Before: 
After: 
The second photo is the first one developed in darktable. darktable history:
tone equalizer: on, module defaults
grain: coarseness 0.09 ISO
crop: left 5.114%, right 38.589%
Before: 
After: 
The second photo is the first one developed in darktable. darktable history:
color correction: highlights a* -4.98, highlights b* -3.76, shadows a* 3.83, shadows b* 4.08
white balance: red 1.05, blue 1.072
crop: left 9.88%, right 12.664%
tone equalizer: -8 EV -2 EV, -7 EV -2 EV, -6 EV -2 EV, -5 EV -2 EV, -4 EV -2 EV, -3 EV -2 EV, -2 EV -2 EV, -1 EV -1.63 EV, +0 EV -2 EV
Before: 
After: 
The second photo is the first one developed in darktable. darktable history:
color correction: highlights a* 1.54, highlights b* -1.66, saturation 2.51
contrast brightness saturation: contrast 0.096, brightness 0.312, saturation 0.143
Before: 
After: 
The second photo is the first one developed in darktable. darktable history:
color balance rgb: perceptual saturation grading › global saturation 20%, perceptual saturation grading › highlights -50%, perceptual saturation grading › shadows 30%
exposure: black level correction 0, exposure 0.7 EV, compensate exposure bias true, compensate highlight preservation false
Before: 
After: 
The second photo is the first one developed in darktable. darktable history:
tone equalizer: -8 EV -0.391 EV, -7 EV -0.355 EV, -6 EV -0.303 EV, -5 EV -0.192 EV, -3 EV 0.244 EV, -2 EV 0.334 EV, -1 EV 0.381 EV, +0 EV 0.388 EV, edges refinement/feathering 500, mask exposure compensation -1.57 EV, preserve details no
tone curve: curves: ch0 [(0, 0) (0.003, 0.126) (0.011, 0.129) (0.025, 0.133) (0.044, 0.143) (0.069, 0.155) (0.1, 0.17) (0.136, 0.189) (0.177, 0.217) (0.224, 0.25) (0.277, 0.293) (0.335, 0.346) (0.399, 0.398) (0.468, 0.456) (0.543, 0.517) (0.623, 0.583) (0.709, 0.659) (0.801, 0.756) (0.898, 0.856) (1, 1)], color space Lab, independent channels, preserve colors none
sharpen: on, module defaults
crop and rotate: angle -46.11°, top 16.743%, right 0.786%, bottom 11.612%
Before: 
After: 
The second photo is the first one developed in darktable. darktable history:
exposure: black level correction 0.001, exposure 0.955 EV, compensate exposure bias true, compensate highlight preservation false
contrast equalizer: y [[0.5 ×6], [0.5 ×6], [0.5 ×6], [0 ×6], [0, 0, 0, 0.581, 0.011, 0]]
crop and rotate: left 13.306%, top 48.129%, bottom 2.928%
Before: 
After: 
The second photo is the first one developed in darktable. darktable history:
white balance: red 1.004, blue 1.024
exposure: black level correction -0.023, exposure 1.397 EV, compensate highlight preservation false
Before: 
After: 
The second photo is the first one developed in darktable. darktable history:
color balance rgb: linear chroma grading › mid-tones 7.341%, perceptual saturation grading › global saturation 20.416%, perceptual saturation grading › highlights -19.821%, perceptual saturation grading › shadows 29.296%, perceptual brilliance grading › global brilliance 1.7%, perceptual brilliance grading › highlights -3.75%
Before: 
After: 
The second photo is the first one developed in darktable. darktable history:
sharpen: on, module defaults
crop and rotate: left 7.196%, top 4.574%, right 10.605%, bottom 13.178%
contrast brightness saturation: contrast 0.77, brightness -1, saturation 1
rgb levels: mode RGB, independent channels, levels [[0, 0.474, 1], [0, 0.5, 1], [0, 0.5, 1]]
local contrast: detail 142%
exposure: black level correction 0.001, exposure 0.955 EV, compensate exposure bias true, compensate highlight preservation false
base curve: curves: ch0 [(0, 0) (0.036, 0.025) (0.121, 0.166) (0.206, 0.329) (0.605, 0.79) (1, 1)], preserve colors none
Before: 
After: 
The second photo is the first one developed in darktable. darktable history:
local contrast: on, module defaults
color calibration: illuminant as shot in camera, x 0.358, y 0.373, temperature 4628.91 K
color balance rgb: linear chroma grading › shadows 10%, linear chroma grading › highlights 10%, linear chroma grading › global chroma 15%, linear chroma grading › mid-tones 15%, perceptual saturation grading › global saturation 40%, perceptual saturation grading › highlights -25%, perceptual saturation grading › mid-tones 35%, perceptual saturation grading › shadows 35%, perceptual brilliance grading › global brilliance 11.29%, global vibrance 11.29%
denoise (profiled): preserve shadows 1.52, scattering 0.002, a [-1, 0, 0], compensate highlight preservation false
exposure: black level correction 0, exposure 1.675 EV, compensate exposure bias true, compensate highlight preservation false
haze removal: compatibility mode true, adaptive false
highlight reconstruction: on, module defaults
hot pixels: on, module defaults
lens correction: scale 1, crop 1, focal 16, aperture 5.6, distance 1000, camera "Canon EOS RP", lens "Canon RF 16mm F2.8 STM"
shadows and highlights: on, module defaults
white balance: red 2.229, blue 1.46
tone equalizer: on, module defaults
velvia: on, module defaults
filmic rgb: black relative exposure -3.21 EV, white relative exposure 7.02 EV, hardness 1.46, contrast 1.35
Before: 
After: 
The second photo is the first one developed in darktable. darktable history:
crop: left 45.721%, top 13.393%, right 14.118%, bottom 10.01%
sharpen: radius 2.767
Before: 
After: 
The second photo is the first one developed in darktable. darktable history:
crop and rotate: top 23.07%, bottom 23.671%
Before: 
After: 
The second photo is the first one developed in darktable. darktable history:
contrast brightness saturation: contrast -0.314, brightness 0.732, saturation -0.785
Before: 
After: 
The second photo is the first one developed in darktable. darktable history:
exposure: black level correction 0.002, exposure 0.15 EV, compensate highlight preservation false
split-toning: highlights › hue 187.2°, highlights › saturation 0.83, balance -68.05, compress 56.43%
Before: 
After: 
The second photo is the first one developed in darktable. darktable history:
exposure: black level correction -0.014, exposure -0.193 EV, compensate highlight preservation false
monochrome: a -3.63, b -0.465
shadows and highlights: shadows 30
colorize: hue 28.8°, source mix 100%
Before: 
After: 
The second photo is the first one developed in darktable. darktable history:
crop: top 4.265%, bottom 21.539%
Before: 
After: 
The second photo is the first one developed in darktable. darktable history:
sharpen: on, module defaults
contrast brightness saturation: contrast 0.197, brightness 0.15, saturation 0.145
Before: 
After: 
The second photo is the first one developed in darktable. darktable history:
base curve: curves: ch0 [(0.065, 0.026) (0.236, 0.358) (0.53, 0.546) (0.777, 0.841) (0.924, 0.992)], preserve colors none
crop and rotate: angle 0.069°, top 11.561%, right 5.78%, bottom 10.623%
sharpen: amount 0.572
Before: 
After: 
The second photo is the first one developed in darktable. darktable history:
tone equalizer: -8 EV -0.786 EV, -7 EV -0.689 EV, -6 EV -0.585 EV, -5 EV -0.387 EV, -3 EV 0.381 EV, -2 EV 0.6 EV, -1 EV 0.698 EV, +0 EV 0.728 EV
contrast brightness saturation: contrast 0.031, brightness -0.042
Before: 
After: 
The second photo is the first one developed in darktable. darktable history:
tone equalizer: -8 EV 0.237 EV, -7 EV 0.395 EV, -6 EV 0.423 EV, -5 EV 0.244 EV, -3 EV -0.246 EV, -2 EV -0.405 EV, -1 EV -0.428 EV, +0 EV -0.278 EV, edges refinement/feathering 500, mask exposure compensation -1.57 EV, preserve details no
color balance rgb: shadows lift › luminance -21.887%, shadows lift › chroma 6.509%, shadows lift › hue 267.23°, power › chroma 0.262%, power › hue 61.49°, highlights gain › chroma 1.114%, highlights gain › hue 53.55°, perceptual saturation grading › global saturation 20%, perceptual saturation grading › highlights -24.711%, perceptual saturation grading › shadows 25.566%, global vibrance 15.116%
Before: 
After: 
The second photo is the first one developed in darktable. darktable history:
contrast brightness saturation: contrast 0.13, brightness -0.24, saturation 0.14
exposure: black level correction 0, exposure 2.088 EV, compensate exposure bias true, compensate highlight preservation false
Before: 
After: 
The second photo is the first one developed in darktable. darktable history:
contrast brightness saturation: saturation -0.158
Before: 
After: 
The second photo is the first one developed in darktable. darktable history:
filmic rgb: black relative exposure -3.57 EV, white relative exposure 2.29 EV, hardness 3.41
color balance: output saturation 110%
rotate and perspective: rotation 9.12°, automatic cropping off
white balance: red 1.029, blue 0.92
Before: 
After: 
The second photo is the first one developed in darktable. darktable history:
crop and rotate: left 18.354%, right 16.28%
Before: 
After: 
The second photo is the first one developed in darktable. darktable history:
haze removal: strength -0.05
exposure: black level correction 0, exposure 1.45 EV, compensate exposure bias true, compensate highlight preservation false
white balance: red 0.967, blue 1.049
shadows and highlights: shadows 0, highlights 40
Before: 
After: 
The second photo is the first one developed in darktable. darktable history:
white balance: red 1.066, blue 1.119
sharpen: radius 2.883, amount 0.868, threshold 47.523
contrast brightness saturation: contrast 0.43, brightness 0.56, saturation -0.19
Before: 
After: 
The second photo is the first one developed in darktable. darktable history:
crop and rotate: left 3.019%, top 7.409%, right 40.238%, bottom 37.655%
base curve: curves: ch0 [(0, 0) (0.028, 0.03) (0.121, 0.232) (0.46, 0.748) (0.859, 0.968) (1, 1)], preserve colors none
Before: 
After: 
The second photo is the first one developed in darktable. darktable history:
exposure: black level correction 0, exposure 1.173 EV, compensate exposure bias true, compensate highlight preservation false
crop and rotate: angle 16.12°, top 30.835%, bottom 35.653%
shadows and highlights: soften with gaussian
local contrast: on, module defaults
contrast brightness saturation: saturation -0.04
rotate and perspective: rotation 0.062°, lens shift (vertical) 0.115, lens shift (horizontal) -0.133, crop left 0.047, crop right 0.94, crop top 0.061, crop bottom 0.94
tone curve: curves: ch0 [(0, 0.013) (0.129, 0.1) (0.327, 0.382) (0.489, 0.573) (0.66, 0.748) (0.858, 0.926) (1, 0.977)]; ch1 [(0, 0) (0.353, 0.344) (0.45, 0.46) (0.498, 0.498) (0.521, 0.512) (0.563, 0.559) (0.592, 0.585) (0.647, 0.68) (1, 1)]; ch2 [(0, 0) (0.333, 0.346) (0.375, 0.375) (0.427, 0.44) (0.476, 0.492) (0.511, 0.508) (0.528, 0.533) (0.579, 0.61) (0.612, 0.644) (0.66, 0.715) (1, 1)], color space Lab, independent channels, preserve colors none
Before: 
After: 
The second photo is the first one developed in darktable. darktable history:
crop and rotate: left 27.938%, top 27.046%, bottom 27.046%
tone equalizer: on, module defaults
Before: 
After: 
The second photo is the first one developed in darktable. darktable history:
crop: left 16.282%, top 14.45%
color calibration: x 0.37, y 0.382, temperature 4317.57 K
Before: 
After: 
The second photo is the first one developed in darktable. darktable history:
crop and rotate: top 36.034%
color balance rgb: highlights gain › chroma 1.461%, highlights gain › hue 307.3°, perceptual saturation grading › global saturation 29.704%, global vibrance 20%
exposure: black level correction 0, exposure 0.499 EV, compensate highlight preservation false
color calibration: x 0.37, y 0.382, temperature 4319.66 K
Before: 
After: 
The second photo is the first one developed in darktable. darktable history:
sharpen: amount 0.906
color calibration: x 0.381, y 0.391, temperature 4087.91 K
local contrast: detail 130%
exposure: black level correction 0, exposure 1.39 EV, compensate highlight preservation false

Requirement ->
Please copy the rows word for word, starting at their first line and ending with the line that contains "crop: left 5.114%, right 38.589%".

Solution to this task ->
Before: 
After: 
The second photo is the first one developed in darktable. darktable history:
tone equalizer: on, module defaults
grain: coarseness 0.09 ISO
crop: left 5.114%, right 38.589%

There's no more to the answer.